Toyota spokesman Mike Michels wrote in response to an e-mailed query from Inside Line, "Toyota North America is aware that certain 2010 Lexus LS sedans equipped with optional Variable Gear Ratio Steering [VGRS] may exhibit a temporary steering wheel off-center condition, under specific conditions". Preparations which are based on Toyota’s discussions with TMC in Japan are being made to file a recall in the United States on May 21.
To fix a computerized steering problem, Toyota will recall 4,500 Lexus LS models in Japan, 3,800 in the U.S., 800 in China, 150 in Europe and a small number in other markets.
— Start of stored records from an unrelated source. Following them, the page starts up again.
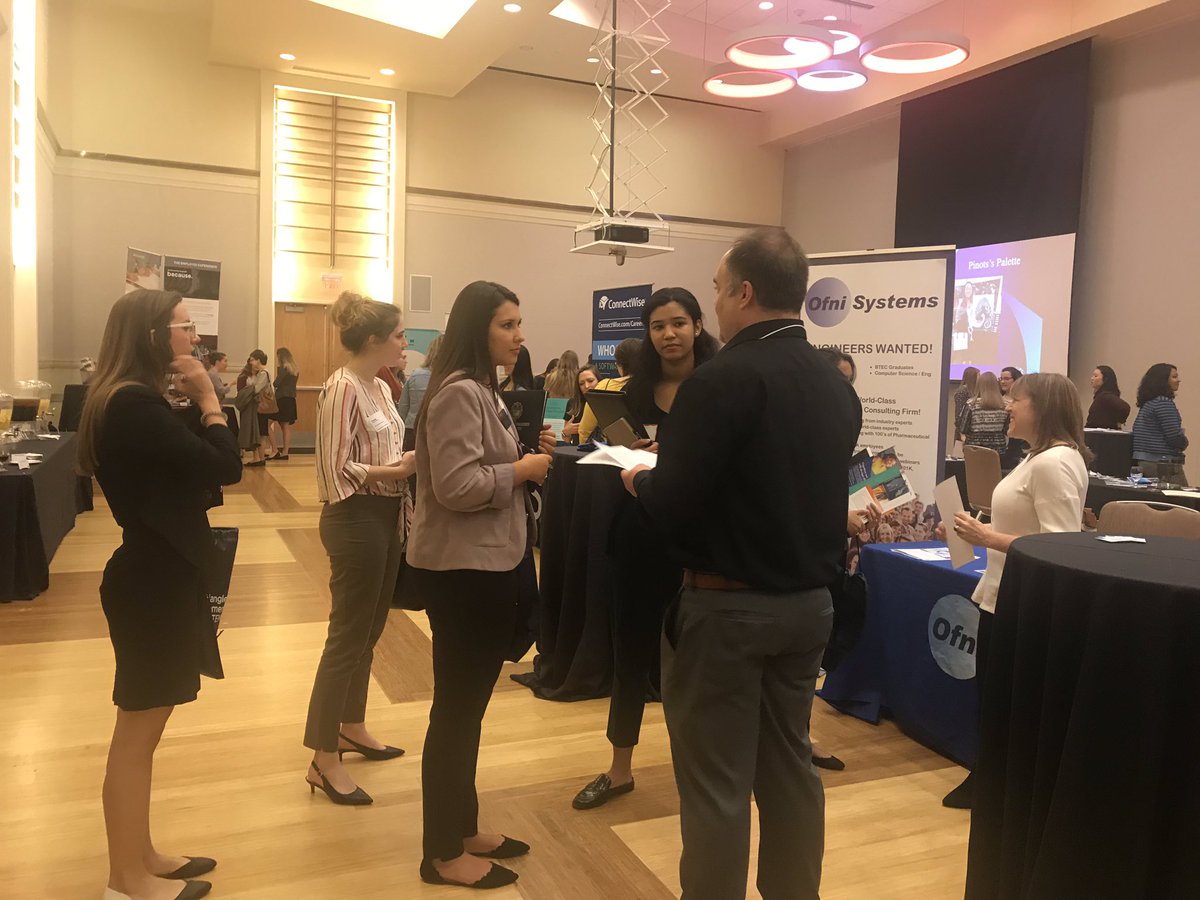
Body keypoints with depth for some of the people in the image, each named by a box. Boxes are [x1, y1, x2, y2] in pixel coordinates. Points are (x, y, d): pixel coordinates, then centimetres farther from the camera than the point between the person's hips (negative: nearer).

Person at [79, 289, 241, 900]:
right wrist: (207, 397, -13)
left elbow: (189, 470, 12)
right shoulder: (134, 404, -21)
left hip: (158, 575, 11)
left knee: (144, 729, 19)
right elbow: (224, 467, -22)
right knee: (137, 732, 3)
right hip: (154, 582, -11)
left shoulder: (130, 401, 12)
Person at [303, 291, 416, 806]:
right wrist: (398, 470, -21)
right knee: (348, 635, -2)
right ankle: (323, 760, 9)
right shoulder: (343, 389, -17)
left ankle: (351, 728, 34)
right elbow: (338, 470, -20)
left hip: (386, 517, 9)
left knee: (369, 630, 18)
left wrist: (410, 464, -2)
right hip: (355, 520, -9)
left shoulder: (381, 388, 11)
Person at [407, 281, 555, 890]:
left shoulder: (483, 391, 15)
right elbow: (456, 486, -26)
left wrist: (529, 456, 3)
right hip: (462, 571, -10)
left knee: (468, 707, 18)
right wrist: (522, 469, -15)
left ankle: (462, 829, 32)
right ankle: (443, 853, 16)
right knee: (455, 710, 1)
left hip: (488, 566, 10)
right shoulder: (458, 392, -18)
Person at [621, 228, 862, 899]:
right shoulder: (837, 386, 6)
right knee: (791, 766, 20)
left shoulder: (726, 377, -18)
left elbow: (674, 505, -20)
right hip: (809, 601, 8)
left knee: (716, 782, 4)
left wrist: (638, 480, 0)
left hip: (727, 604, -8)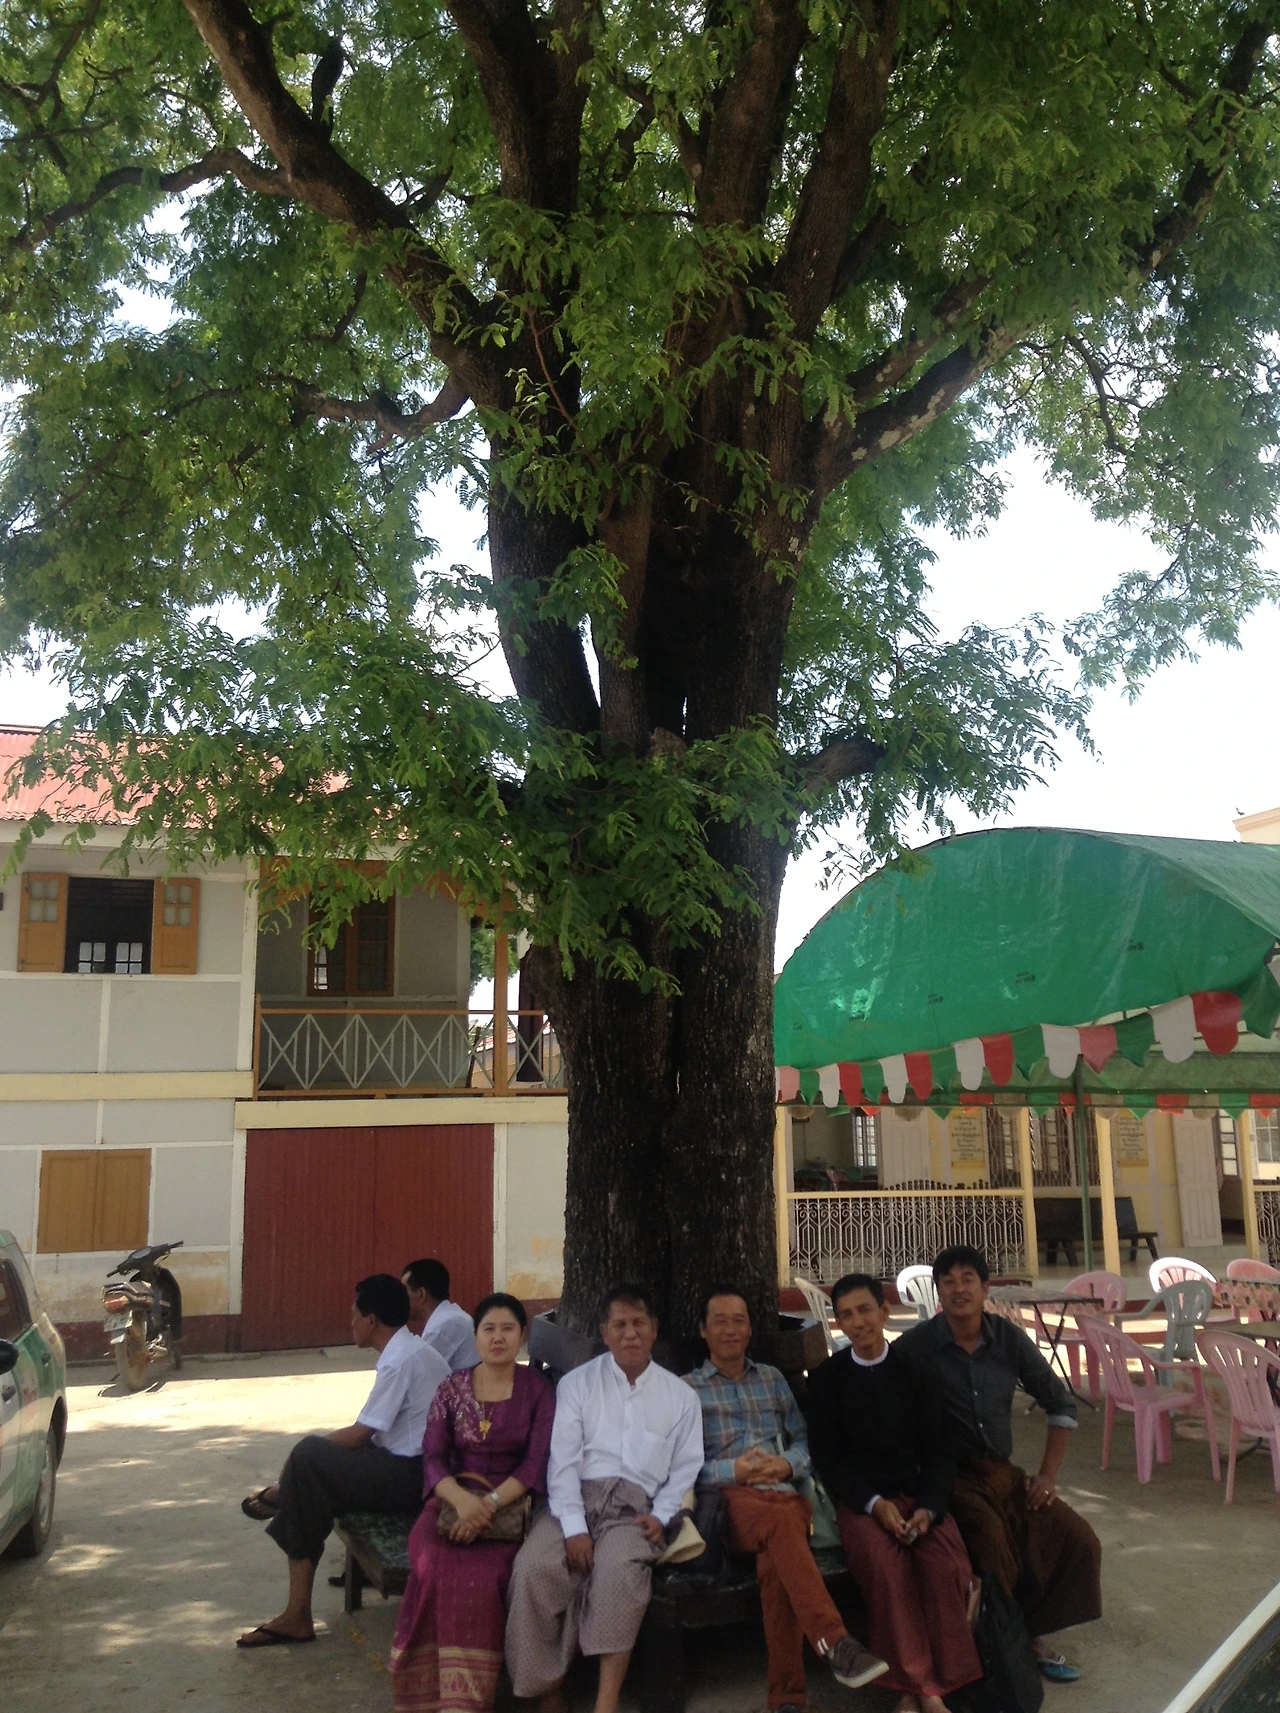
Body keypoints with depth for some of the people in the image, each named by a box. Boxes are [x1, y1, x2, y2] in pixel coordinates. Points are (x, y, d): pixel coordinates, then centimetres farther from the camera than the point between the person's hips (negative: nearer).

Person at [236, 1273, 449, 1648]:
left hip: (408, 1475, -10)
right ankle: (296, 1615, 1)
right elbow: (372, 1431, 17)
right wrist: (317, 1445, 9)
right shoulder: (409, 1351, 14)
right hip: (412, 1466, 10)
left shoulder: (399, 1361, -18)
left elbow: (359, 1435, -16)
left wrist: (312, 1446, 0)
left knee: (307, 1457, -18)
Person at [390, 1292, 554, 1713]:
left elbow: (537, 1462, -5)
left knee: (480, 1574, -32)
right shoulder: (452, 1388, 8)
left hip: (511, 1505, -2)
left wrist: (491, 1502, -21)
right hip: (454, 1500, 2)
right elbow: (433, 1457, 1)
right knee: (435, 1566, -30)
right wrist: (463, 1499, -20)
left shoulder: (538, 1389, 3)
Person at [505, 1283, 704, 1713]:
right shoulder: (576, 1383, 9)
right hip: (577, 1498, 0)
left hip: (636, 1505, 0)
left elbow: (686, 1469, 13)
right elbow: (563, 1460, 0)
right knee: (533, 1568, -29)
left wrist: (661, 1516, -6)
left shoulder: (680, 1396, 14)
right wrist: (574, 1528, -14)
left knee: (619, 1567, -34)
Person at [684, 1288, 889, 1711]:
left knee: (774, 1558, -34)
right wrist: (732, 1470, -12)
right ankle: (836, 1644, -46)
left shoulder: (772, 1378, 24)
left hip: (783, 1494, 3)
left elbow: (804, 1438, 19)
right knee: (782, 1520, -38)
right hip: (730, 1501, -3)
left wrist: (787, 1464, -3)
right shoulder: (687, 1388, 12)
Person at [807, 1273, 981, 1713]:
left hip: (917, 1492, 1)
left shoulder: (914, 1371, 6)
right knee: (885, 1561, -32)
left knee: (947, 1560, -28)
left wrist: (929, 1507, -13)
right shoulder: (827, 1378, 4)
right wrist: (874, 1503, -13)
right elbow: (827, 1458, 2)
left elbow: (937, 1451, 5)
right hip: (860, 1498, -1)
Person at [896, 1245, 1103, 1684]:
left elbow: (1060, 1405, 10)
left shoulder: (1009, 1339, 0)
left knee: (1079, 1541, -8)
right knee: (993, 1543, -31)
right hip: (951, 1478, -5)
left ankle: (1032, 1633, 12)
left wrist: (1048, 1475, 5)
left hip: (1004, 1472, 5)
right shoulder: (916, 1346, -14)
Japan's Nikkei, citing unidentified sources, said the company may for the interim suspend sales and productions of some Lexus LS sedans worldwide. Toyota is recalling four Lexus models, the LS 460, LS 460 L, LS 600h, and LS 600h L. According to spokesman Paul Nolasco, the Company has received 12 complaints about the problem in Japan, but has no reports of any accidents worldwide.
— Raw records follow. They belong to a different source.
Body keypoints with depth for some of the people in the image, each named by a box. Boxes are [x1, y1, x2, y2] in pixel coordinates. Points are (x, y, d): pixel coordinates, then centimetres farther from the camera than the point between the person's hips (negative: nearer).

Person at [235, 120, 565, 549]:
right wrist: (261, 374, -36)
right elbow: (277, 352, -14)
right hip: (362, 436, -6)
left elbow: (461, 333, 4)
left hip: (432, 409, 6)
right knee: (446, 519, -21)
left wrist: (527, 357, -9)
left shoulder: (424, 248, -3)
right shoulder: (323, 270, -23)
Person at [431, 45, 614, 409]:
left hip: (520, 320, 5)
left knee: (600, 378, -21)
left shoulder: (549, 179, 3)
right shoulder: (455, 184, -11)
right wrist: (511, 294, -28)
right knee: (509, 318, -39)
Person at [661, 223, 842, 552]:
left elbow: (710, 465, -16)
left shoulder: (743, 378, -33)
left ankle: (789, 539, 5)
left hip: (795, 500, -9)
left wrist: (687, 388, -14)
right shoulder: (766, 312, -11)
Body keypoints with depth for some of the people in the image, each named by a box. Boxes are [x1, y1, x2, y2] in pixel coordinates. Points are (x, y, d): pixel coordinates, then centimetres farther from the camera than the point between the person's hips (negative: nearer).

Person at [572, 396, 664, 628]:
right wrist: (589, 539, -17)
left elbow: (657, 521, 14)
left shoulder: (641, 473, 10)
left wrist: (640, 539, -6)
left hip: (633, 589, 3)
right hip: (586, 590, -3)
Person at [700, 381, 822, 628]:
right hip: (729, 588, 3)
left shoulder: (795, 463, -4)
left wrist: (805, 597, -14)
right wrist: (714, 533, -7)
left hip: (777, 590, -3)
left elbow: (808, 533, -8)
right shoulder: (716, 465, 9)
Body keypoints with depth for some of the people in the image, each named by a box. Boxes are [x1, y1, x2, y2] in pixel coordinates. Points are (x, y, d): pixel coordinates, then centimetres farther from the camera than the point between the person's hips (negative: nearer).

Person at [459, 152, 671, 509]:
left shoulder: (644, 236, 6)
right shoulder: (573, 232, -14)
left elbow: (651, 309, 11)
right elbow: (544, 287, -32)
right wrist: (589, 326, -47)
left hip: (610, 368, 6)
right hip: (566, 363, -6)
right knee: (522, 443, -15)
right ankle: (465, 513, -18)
Toyota USA clarify in detail how the system fault could concern Lexus LS models. "The VGRS may exhibit a temporary steering wheel off-center condition of up to 90 degrees after driving quickly from a very tight turn where the steering was at the end of its travel (full lock position — left or right). VGRS automatically corrects the steering wheel off-center condition as the vehicle is driven within approximately one to three seconds. The driver may notice this condition as the steering wheel slowly moves to the center position while driving straight during the VGRS correction."
When drivers is attempting to navigate or park in a tight spot, they are allowed to turn the wheel less at low speeds due to the system varies the amount that the steering wheel turns the tires on the car. At high speeds it also provides finer control. The system can take “a few seconds” to return the steering to normal after it has been adjusted according to Nolasco. Toyota paid a $16.4 million fine on Tuesday to settle allegations by U.S. regulators that it was too slow to recall vehicles with defective accelerator pedals.